**Provided material**
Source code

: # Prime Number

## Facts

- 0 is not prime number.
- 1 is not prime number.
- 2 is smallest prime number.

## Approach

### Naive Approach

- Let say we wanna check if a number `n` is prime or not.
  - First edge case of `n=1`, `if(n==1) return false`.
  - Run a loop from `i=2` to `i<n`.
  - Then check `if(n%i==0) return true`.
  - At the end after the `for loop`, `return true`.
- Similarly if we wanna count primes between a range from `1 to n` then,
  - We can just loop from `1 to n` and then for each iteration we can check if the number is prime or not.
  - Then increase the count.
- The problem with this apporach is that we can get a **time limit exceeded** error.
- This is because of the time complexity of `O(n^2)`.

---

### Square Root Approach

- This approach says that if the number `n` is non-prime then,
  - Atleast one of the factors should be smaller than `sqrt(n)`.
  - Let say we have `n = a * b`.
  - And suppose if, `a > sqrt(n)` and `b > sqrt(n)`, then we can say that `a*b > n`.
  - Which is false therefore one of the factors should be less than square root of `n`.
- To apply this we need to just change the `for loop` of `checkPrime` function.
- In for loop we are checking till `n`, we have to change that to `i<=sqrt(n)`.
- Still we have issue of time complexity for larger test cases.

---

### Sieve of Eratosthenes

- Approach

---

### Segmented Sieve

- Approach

**Directions for this task**
Copy out the entries word for word, starting at the line containing "- This approach" and running through the last line of the entries, with both ends included.

**Solved problem**
- This approach says that if the number `n` is non-prime then,
  - Atleast one of the factors should be smaller than `sqrt(n)`.
  - Let say we have `n = a * b`.
  - And suppose if, `a > sqrt(n)` and `b > sqrt(n)`, then we can say that `a*b > n`.
  - Which is false therefore one of the factors should be less than square root of `n`.
- To apply this we need to just change the `for loop` of `checkPrime` function.
- In for loop we are checking till `n`, we have to change that to `i<=sqrt(n)`.
- Still we have issue of time complexity for larger test cases.

---

### Sieve of Eratosthenes

- Approach

---

### Segmented Sieve

- Approach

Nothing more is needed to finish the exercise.